Thursday, January 20, 2011

Swimmer's ear

The St George pool, oh cruel mistress, has turned on me. I have an outer ear infection, better known as "swimmer's ear". So until these drops from the doctor clear it up, no more swimming. I'm bussing out of the George tomorrow anyway, so that means no more arvos at the town pool - no more feral kids getting in my way, no more swallowing of sandflies, no more accidentally groping the bottoms of my childhood doctors.

Luckily that last one only happened once; as I neared the end of a backstroke lap I had my hand extended feeling for the wall. Instead it found a fleshy obstruction, the aforementioned buttocks of the medical practioner who delivered my sister, as she clambered out of the pool at exactly the worst possible moment. We used to call her "Doctor Deadly" due to her apparent pleasure in administering needles.

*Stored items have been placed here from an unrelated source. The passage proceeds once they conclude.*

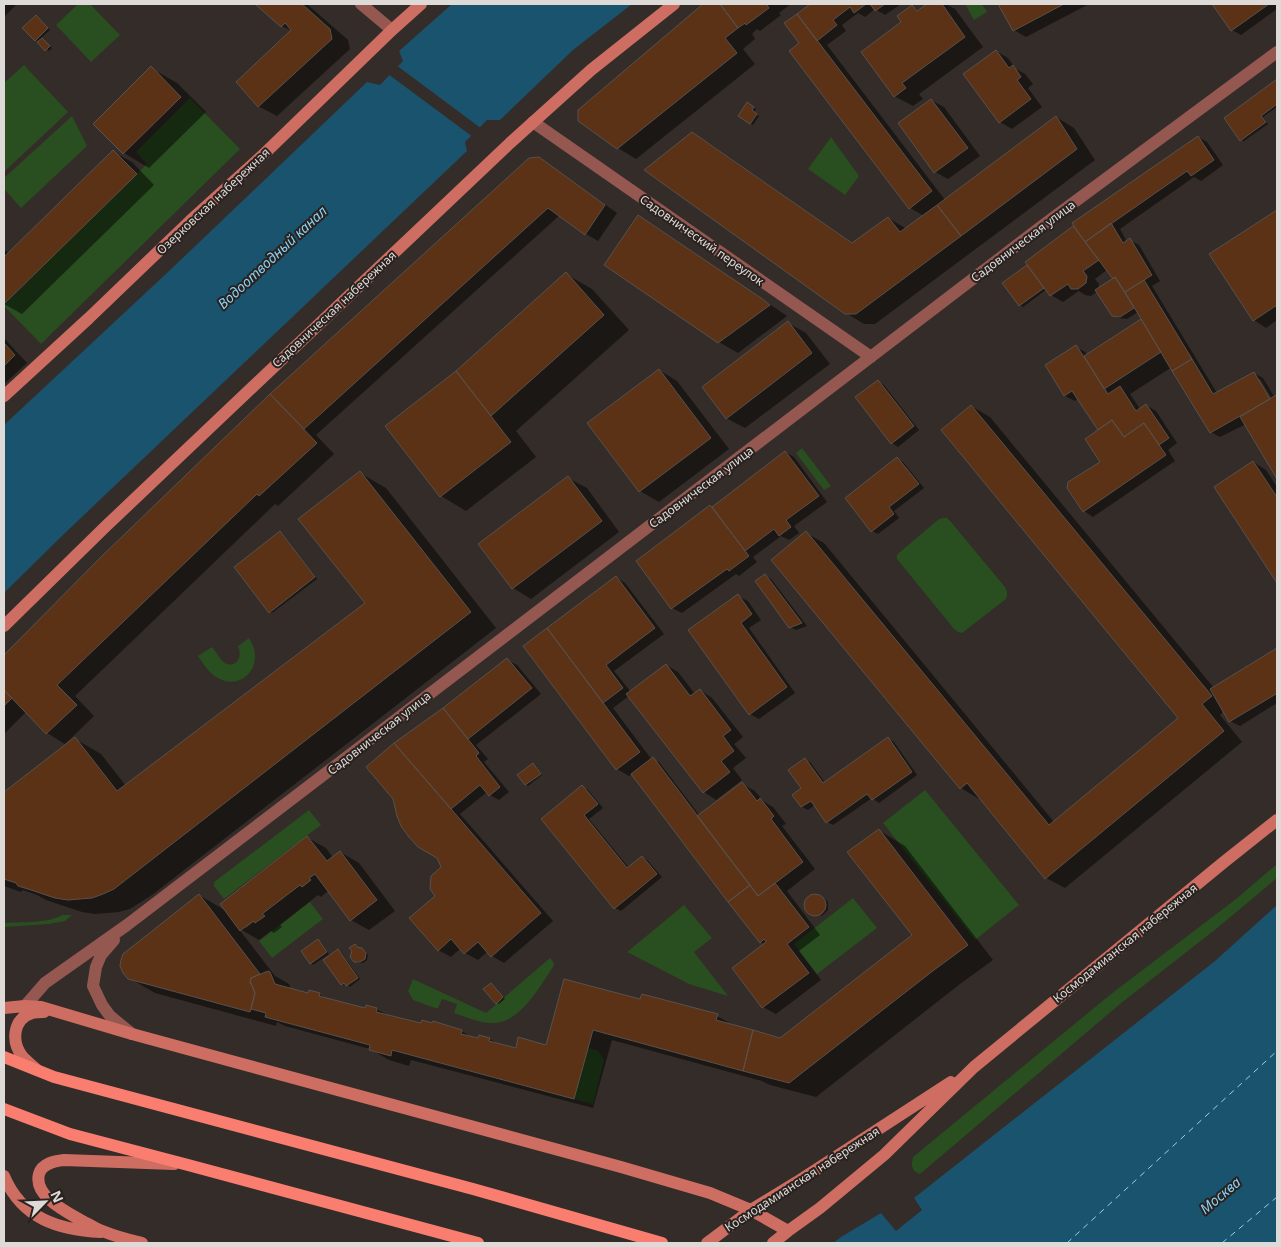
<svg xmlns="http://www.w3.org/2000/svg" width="1281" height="1247" font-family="'Noto Sans',sans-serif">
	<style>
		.green { fill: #294e1f }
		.water { fill: #1a536d }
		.pier { fill: #332c28 }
		.shadow { fill: #0007; fill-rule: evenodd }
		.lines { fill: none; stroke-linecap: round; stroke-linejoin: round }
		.ferry { stroke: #89d3f8; stroke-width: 1; stroke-dasharray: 6 5; stroke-linecap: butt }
		.building { fill: #5b3215; stroke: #58514d }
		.street { stroke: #955851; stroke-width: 12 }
		.secondary { stroke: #ce6e63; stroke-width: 12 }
		.primary { stroke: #fa7e70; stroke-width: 12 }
		.labels { text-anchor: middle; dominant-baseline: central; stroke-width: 4; stroke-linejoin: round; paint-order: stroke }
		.street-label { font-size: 12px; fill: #dedad7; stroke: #29221f }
		.water-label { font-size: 14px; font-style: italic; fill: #89d3f8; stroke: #29221f }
	</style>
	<rect width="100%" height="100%" fill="#332c28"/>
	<!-- green -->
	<path class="green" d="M78 4H90L120 35 91 62 56 25Z
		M965 4H982L987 12 974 20Z
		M24 65 68 112 4 172V83Z
		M190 98 240 149 41 344 4 306V304L147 164 136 152Z
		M72 116 87 146 21 208 4 189V178Z
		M831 137 859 176 845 195 808 169Z
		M802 448 831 486 824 490 796 453Z
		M943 518H947L951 522 1005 587C1007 591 1008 594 1006 599L962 633 958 632 954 629 897 559V555L900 552 939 519Z
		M249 638C267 665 241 693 216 677 208 672 203 663 198 656L212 647C216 651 220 660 225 663 236 669 243 657 238 646Z
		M925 790 1019 905 975 940 883 823Z
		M309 810 321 825 224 899 214 886V882Z
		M1277 864V878L1216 929 1120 1004 920 1174C911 1171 911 1165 913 1157L1111 994 1236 899Z
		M853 898 877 928 817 974 794 944Z
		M310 902 323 919 272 958 259 941Z
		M684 905 712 938 694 952 728 996 689 984 627 952Z
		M62 915H72L65 921 49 924 4 927V923C19 922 51 923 62 915Z
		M550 958 554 963 553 967C540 986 520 1024 492 1023 479 1023 466 1017 454 1013L457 1004 442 999 438 1008H435L413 1000 408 991 413 979 486 1013Z
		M588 1048 598 1051 604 1060 593 1104 574 1099Z"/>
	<!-- water -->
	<path class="water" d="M452 4H632L573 50 500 120H487L465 142 467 151 65 533 4 593V425L168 272 367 82 380 85 403 61 399 51Z
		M1277 905V1243H833L841 1237 881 1213 896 1231 922 1210 914 1198 1215 961Z"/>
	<!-- pier -->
	<path class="pier" d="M396 65 482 129 473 137 388 74Z"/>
	<!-- shadow -->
	<path class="shadow" d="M4 4H17L4 17Z
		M257 4H307L348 40 350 49 277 116 258 106 292 31 282 26Z
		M706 4H791L779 13 781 15 760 31 757 29 752 34 755 39 743 49 755 64 636 159 618 148 580 111Z
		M812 4H901L885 15 875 9 865 17 858 13 842 25 846 31 827 45 945 200 1056 117 1074 128 1095 160 875 324H864L846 313 692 134 710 144 854 244 888 218 907 229 924 216 910 208 801 44 785 24Z
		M929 4H946L955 9 983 47 919 94 923 99 913 106 894 96 903 23 912 7 920 11Z
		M999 4H1089L1026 37 1014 30Z
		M1213 4H1277V9L1241 35 1232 30Z
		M36 16 50 30 41 38 52 48 49 51 36 40Z
		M996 51 1008 58 1016 69 1025 74 1033 84 1028 88 1042 107 1012 129 1000 122Z
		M151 68 177 83 206 112 149 168 124 153 94 124Z
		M1277 81V107L1263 117 1268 124 1244 141 1241 140 1225 118Z
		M931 100 944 107 980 156 948 179 935 172 900 124Z
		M747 104 756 109 753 113 759 116 753 125 740 115Z
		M1198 137 1207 142 1223 165 1201 181 1194 177 1120 229 1127 242 1130 240 1139 245 1160 281 1152 286 1217 393 1254 373 1263 378 1275 398 1277 397V476L1246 424 1220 437 1211 432 1172 367 1130 394 1140 409 1146 405 1156 411 1177 443 1168 450 1175 461 1093 517 1084 511 1101 462 1099 431 1078 398 1075 401 1065 396 1046 366 1076 347 1085 352 1087 355 1143 320 1138 312 1127 319 1119 318 1112 315 1098 291 1091 296 1085 295 1079 291 1063 302 1051 295 1047 289 1023 307 1020 305 1004 283 1029 265 1073 227 1079 230ZM1108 269 1115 279 1098 289 1099 284 1095 279ZM1257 379H1260L1275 404 1273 405Z
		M113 152 132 162 154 185 22 314 4 304V249L9 254Z
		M529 159 551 166 617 213 598 241 586 234 560 215 316 435 334 454 278 506 275 504 75 696 94 716 65 744 47 733 26 712 4 734V657L101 558 270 396Z
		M1277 211V320L1266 328 1254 320 1211 255Z
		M638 217 656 227 787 316 738 353 719 342Z
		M566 274 592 289 629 330 516 431 536 457 466 511 441 496 387 426 457 372Z
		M788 323 806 333 830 364 745 428 726 418Z
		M4 338 27 363 4 384Z
		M659 370 677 381 729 449 659 502 640 491 589 423Z
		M878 381 884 385 919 430 898 447 892 443 857 398Z
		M971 406 990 417 1214 688 1277 650V703L1240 726 1230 721 1224 711 1220 715 1242 742 1065 888 1046 878 980 798 979 799 961 788 806 533 824 543 1054 822 1180 718Z
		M785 452 794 457 827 502 794 526 799 533 789 540 781 536 753 557 757 562 739 576 736 574 682 613 672 608 638 561 710 506 713 508Z
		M897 459 903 462 924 488 894 511 899 518 878 534 872 531Z
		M1253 462 1266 470 1277 487V581L1216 487Z
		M360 473 386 488 496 628 152 895 130 909 119 912 95 914 82 912 46 900 37 895 23 890 21 892 4 886V794L75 739 101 754 126 786 367 603Z
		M568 478 587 488 619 532 531 599 513 588Z
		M280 533 283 534 317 579 272 613 270 612Z
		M765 575 771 579 807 626 796 630 790 627Z
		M616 577 625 583 664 634 614 671 631 692 666 665 678 672 695 694 700 690 712 698 743 737 734 744 746 758 733 768 742 780 716 800 704 792 629 696 613 708 652 760 659 762 700 816 742 784 755 791 763 801 773 807 786 824 782 826 815 869 787 891 820 935 799 951 821 980 776 1014 763 1007 733 968 765 944 760 942 632 774 629 776 617 769 525 646Z
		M738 596 748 601 761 620 749 628 795 693 759 719 750 714 690 630Z
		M507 660 517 665 541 694 476 745 488 759 484 762 509 792 499 800 490 795 487 792 460 814 553 921 504 963 492 956 488 951 478 960 465 953 461 948 451 957 438 950 437 896 442 868 395 744Z
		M888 738 894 742 917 775 879 803 872 798 833 825 827 822 815 805 808 810 802 807 805 759 811 763 825 783Z
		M533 765 536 766 542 775 528 786 526 784Z
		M582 787 588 790 603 808 589 819 629 868 643 857 648 861 662 877 621 911 615 908 542 820Z
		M880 831 905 846 993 960 960 984 816 1097 770 1085 762 1081 612 1040 593 1108 411 1060 409 1066 389 1060 370 1049 285 1026 277 1022 276 1026 155 993 129 978 199 895 228 912 308 838 326 848 333 858 340 852 359 863 395 911 369 930 351 920 329 890 321 897 318 895 280 925 282 927 274 933 271 931 259 940 238 928 275 976 289 984 291 990 309 995 319 994 331 1001 365 1010 376 1009 390 1016 422 1025 461 1031 475 1039 479 1040 480 1036 490 1039 501 1046 516 1050 547 1046 641 1001 717 1016 735 1026 780 1039 913 936ZM259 918 246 928V925Z
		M815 895 825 899 828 902V910L823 915 816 916 809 912 807 909 806 902 811 896Z
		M318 941 321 942 329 954 313 965 311 963Z
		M355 945 359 949 365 951 368 955 367 960 363 963H358L355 961Z
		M338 951 341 952 360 979 350 987 347 984 345 986 342 984 325 960Z
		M493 986 505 999 499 1004 497 1003Z"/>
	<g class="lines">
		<!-- ferry -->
		<path class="ferry" d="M1067 1243 1277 1051
			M1222 1243 1277 1197"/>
	</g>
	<!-- building -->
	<path class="building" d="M255 4H302L330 29 332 39 258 107 236 82 291 30 285 23 281 27Z
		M703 4H720L738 28 725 38 737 53 617 149 578 121V110Z
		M720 4H769L767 5 769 8 746 25 745 23 738 28Z
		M810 4H866L854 13 850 7 833 20 837 25 817 41 797 14Z
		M870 4H885L875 11Z
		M927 4H942L965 37 902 83 906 88 894 97 861 52 901 22 897 16 912 5 917 11Z
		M998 4H1064L1013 31Z
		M1212 4H1269L1231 31Z
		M797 14 932 191 909 209 789 51 799 43 784 23Z
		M36 15 48 28 35 41 22 28Z
		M42 38 50 46 45 51 37 42Z
		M996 50 1009 68 1013 65 1021 77 1017 80 1031 99 999 123 963 74Z
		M151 66 181 97 123 154 93 124Z
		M1277 79V104L1261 116 1266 122 1240 141 1224 118Z
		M931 99 968 148 934 173 898 123Z
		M747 102 754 107 752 110 757 114 750 124 738 116Z
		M1056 116 1077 149 961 236 937 205Z
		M692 132 852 243 888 217 900 232 937 205 961 236 856 314H845L644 170Z
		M1198 136 1214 160 1191 176 1187 171 1085 242 1072 223Z
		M113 150 137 174 4 304V255L5 256Z
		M539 157 605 205 585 235 548 208 304 429 270 394 529 158Z
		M1277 210V305L1253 321 1209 254Z
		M638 215 761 298 770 305 718 343 604 265Z
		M1111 223 1123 243 1130 238 1152 275 1125 292 1115 277 1113 279 1085 242Z
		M1073 226 1099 260 1083 271 1087 276 1086 283 1078 289H1071L1068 284 1050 296 1025 262Z
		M1027 265 1044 288 1019 306 1002 283Z
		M566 272 604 315 491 416 456 371Z
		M1115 277 1134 308 1120 317 1112 316 1095 290Z
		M1144 280 1192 359 1172 371 1125 292Z
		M1141 319 1161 352 1104 389 1084 356Z
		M788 321 812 353 726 419 702 387Z
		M4 343 15 355 4 366Z
		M1076 345 1108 394 1120 386 1136 411 1146 404 1169 438 1159 445 1144 423 1124 437 1112 420 1098 430 1072 391 1064 396 1045 365Z
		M1192 359 1213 394 1254 372 1270 399 1210 433 1172 371Z
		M659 369 711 438 639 492 587 423Z
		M456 371 511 442 440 497 385 426Z
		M878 380 914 426 891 444 855 397Z
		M270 394 317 443 259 496 257 494 57 685 77 705 46 734 4 690V655L101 557Z
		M1276 395 1277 397V479L1240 417Z
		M971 405 1212 696 1202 704 1224 731 1045 879 967 783 960 789 771 560 806 531 1049 825 1178 718 941 430Z
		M1112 420 1124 437 1144 423 1166 455 1083 512 1067 488 1068 482 1100 462 1085 439Z
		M785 451 819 496 786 520 791 527 779 536 774 529 745 551 712 507Z
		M897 457 919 484 889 507 894 514 871 532 845 498Z
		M1253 461 1277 497V583L1214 487Z
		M360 471 471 612 114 889 103 894 92 898 68 900 55 898 28 889 18 886 16 883 4 879V792L75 737 117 791 365 603 298 519Z
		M568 476 602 521 512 589 478 544Z
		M710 505 749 556 729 571 727 569 671 609 636 561Z
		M280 531 315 577 269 613 234 567Z
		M765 574 802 623 789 628 755 581Z
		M616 576 655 628 606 665 623 688 603 703 547 628Z
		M738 594 752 614 741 623 787 687 749 715 688 630Z
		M547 628 640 752 616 770 523 646Z
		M1277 648V695L1276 694 1229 722 1210 689Z
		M507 658 532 688 468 739 443 708Z
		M666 664 690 696 700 689 731 730 723 736 734 751 721 761 730 772 703 793 626 694Z
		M4 690 12 698 4 706Z
		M443 708 479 753 476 756 500 787 489 796 480 785 451 809 394 743Z
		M888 737 912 772 872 800 867 794 826 823 811 801 801 807 792 795 801 788 788 770 805 758 823 783Z
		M394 743 541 913 491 957 478 942 464 954 451 939 438 951 409 918 435 896 430 889 431 876 441 867 437 858 418 847 409 837 401 826 397 816 393 799 366 767Z
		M653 757 750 885 728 902 631 774Z
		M533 763 541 774 525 785 517 775Z
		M742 782 757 801 760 798 774 816 771 819 803 862 758 896 697 816Z
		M582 785 598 804 584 815 627 868 642 856 657 874 614 909 541 819Z
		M879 829 968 945 934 970 789 1083 743 1071 753 1030 780 1038 912 935 847 852Z
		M307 836 327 861 340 851 377 900 350 921 315 874 309 878 311 880 302 887 300 885 262 914 265 916 255 923 253 921 240 931 220 904Z
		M775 883 809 927 787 944 809 973 762 1008 732 968 766 942 764 939 760 943 728 902 750 885 758 896Z
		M199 894 260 974 251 978 250 983H251L255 993 250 1012 128 979 123 973 120 966 121 960 123 954Z
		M804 905a11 11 0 1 1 22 0a11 11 0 1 1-22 0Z
		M318 939 327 952 310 964 301 951Z
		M355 944 357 947 362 948 366 953 365 959 360 962H354L350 957 352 951 349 948Z
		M338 949 358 978 346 986 344 983 341 985 323 960Z
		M268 971 270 972 275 984 308 993 309 990 320 993 319 996 365 1008 366 1005 377 1008 376 1012 421 1023 422 1020 432 1023 433 1021 462 1030 461 1034 478 1038 479 1035 490 1038 489 1041 516 1048 518 1037 546 1045 564 979 640 999 642 994 718 1014 716 1020 753 1030 743 1071 593 1030 574 1099 392 1050 391 1056 369 1050 370 1045 265 1017 266 1013 251 1009 255 993 251 983H250L251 978Z
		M491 983 503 997 496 1004 483 989Z"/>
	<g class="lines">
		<!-- street -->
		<path class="street" d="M361 4 392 30
			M533 122 871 357
			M114 940 101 955 96 967 93 986 102 1005 110 1016 132 1034
			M25 1006 45 983 127 925 1046 223 1277 52"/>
		<!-- secondary -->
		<path class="secondary" d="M4 396 89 318 190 221 264 154 392 30 421 4
			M4 626 105 527 510 143 591 70 674 4
			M4 1008 25 1006 41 1007 132 1034 621 1167 710 1193 751 1210 788 1231
			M37 1070C32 1065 26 1061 22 1056 11 1041 13 1019 32 1013 36 1012 41 1012 44 1012
			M4 1176C22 1219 59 1230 101 1232
			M142 1243C130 1240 117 1237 105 1232 98 1230 91 1225 84 1222 69 1213 33 1197 39 1174 42 1163 55 1161 64 1160L174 1164
			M707 1243 751 1210 797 1182 951 1082
			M773 1243 788 1231 820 1208 884 1155 974 1067 1224 862 1277 820"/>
		<!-- primary -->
		<path class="primary" d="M4 1057 54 1077 473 1189 662 1243
			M4 1109 70 1134 188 1165 478 1243"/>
	</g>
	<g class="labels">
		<!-- street labels -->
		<g class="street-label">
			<text transform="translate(213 201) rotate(-43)">Озерковская набережная</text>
			<text transform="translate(702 240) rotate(35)">Садовнический переулок</text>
			<text transform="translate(1023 241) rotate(-37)">Садовническая улица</text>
			<text transform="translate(334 309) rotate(-43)">Садовническая набережная</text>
			<text transform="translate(701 487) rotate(-37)">Садовническая улица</text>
			<text transform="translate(379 733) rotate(-38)">Садовническая улица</text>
			<text transform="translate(1125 943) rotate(-39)">Космодамианская набережная</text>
			<text transform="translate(802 1179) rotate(-33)">Космодамианская набережная</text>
		</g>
		<!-- water labels -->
		<g class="water-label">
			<text transform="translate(272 257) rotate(-43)">Водоотводный канал</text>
			<text transform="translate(1220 1195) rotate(-40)">Москва</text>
		</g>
	</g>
	<!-- border -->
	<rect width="1281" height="1247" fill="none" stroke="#dedad7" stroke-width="10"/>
	<!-- north arrow -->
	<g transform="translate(45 1202) rotate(66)" stroke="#29221f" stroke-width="4" paint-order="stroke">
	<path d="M0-4L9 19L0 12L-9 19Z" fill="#dedad7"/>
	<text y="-8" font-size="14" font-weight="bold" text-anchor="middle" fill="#dedad7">N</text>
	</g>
</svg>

As ailments go, swimmer's ear is one of the few I've ever felt good telling people about. After all, it makes one sound so athletic; as opposed to, say, athlete's foot, which just makes one sound like a grot (is there a fungus among us?). Really, are there any medical conditions people happily brag about? I am reminded of Hyacinth Bucket of Keeping Up Appearances, who wanted her henpecked husband to tell people he had a nice upper class disease, like gout, which smacked of over-indulgence and therefore wealth. "Gout is an infliction acceptable in the very highest circles. It comes from an excess of good living. Gout is practically a pedigree."

Much as I can't hear anything properly right now, I'll miss the sounds of the pool while I'm marooned on dry land for a few days. Roaring lawnmowers, bicycle bells, the squeals of kids and their bombastic illicit cannonballs. An invisible mute button clapped on/off each time you break the surface. The dreamy near-silence of being submerged. There's something so cinematic about being underwater: the goggle-clad POV and slow-motion movement like those scenes in The Graduate, or imagining yourself on a Life Aquatic-type expedition spurred on by electronic muzak.

I'll miss that, and the little girls who'd race me to the end of each lap, and the specifically St George sight of men swimming in footy shorts, the ghosts of work polo shirts haunting their pasty bare trunks. And overhearing rascally kids' conversations like this one:

Boy 1: Is S your cousin?
Boy 2: I think so, why?
Boy 1: She's got the hots for you bad.